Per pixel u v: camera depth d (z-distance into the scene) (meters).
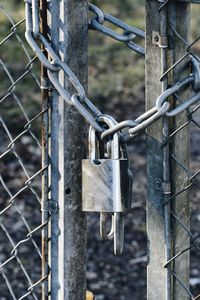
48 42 2.31
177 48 2.19
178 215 2.27
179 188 2.25
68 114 2.33
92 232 6.20
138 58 10.62
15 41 10.19
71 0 2.29
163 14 2.17
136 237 6.15
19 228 6.21
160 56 2.20
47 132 2.36
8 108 8.50
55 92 2.33
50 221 2.40
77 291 2.43
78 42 2.32
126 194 2.23
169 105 2.14
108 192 2.22
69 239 2.39
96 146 2.25
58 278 2.41
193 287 5.46
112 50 10.82
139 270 5.69
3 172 7.24
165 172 2.24
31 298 5.12
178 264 2.30
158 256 2.30
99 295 5.39
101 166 2.23
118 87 9.77
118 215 2.24
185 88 2.19
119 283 5.53
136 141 8.25
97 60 10.56
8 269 5.50
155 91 2.23
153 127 2.24
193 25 11.82
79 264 2.42
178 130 2.20
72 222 2.38
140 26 11.84
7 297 5.15
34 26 2.30
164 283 2.30
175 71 2.19
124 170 2.22
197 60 2.19
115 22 2.35
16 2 11.47
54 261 2.41
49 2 2.31
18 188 6.95
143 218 6.50
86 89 2.36
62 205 2.37
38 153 7.59
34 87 9.02
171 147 2.23
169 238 2.26
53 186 2.38
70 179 2.36
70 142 2.35
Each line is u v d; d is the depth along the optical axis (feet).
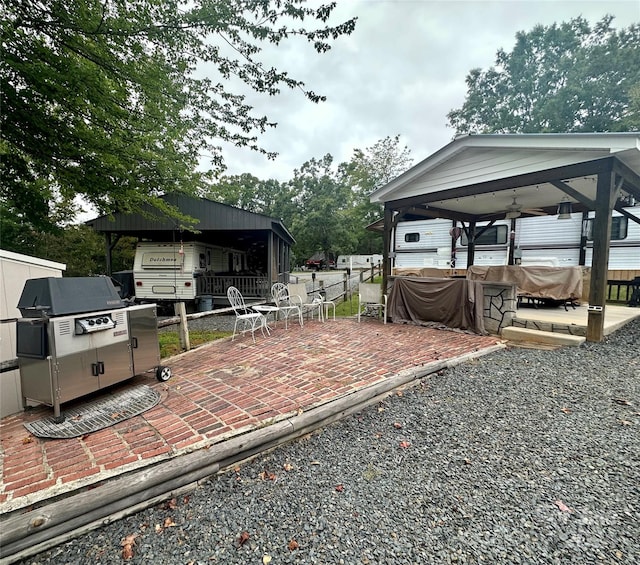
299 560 4.45
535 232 31.81
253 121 16.81
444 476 6.04
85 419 8.32
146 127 13.98
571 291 18.92
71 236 35.35
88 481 5.89
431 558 4.38
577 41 52.80
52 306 8.18
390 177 85.46
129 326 10.08
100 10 10.44
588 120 48.06
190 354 14.56
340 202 85.46
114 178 14.53
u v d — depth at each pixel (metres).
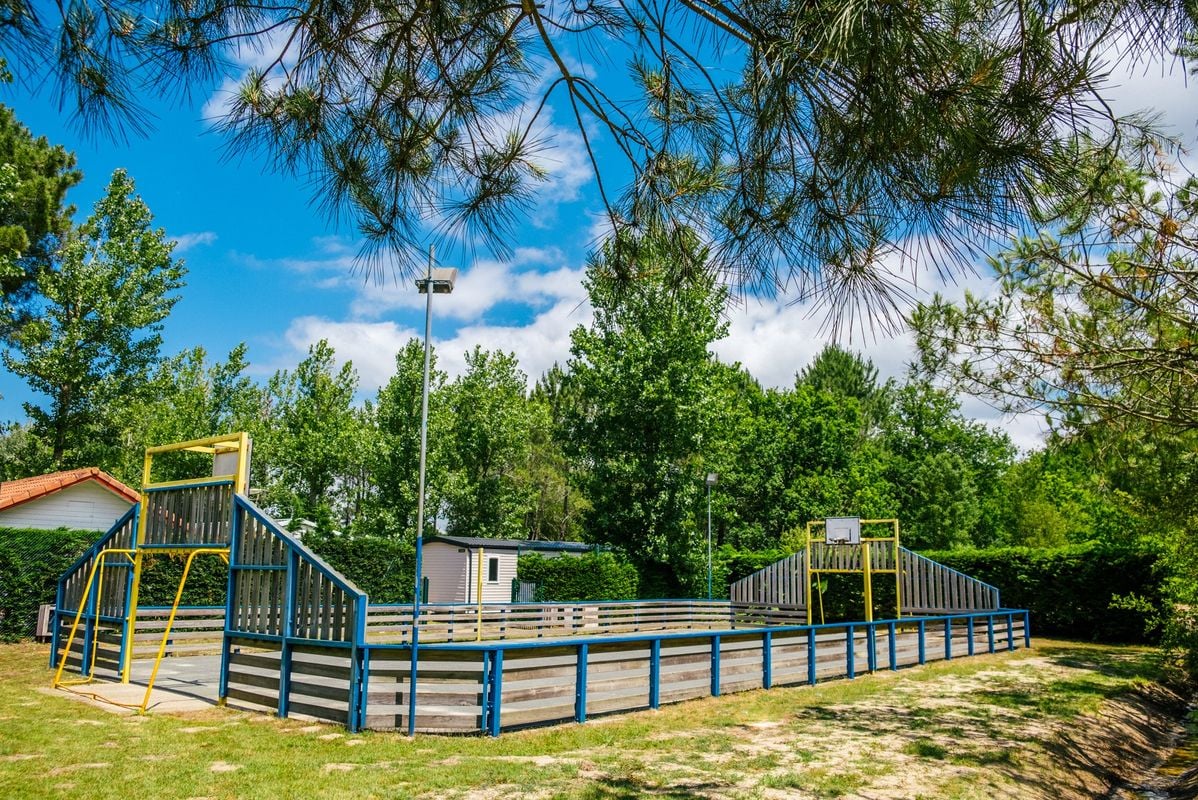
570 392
=====
• YOUR OBJECTIVE: Set down exactly, from the line that contains "126 194 2.23" through the last line of the data, each line as it stands, and leave the pictures out.

• EXPECTED OUTPUT:
126 194 2.23
169 105 2.14
108 192 2.22
69 239 2.39
96 146 2.25
58 278 2.41
193 287 5.46
112 50 10.82
139 270 5.69
3 172 7.24
165 172 2.24
31 298 5.12
178 264 2.30
158 256 2.30
99 295 5.39
101 166 2.23
118 87 9.77
118 215 2.24
185 88 2.19
119 283 5.53
136 141 8.25
97 60 10.56
8 269 5.50
155 91 2.23
153 127 2.24
193 25 11.82
79 264 2.42
178 130 2.20
72 222 2.38
140 26 11.84
7 297 5.15
34 26 2.30
164 283 2.30
175 71 2.19
124 170 2.22
197 60 2.19
115 22 2.35
16 2 11.47
54 261 2.41
49 2 2.31
18 188 6.95
143 218 6.50
86 89 2.36
62 205 2.37
38 153 7.59
34 87 9.02
171 147 2.23
169 238 2.26
53 186 2.38
70 179 2.36
70 142 2.35
Each line is u v d; d is the depth along the optical axis (feet).
299 560 4.45
535 232 31.81
253 121 16.81
444 476 6.04
85 419 8.32
146 127 13.98
571 291 18.92
71 236 35.35
88 481 5.89
431 558 4.38
577 41 52.80
52 306 8.18
390 177 85.46
129 326 10.08
100 10 10.44
588 120 48.06
190 354 14.56
340 202 85.46
114 178 14.53
u v d — depth at each pixel (metres).
570 392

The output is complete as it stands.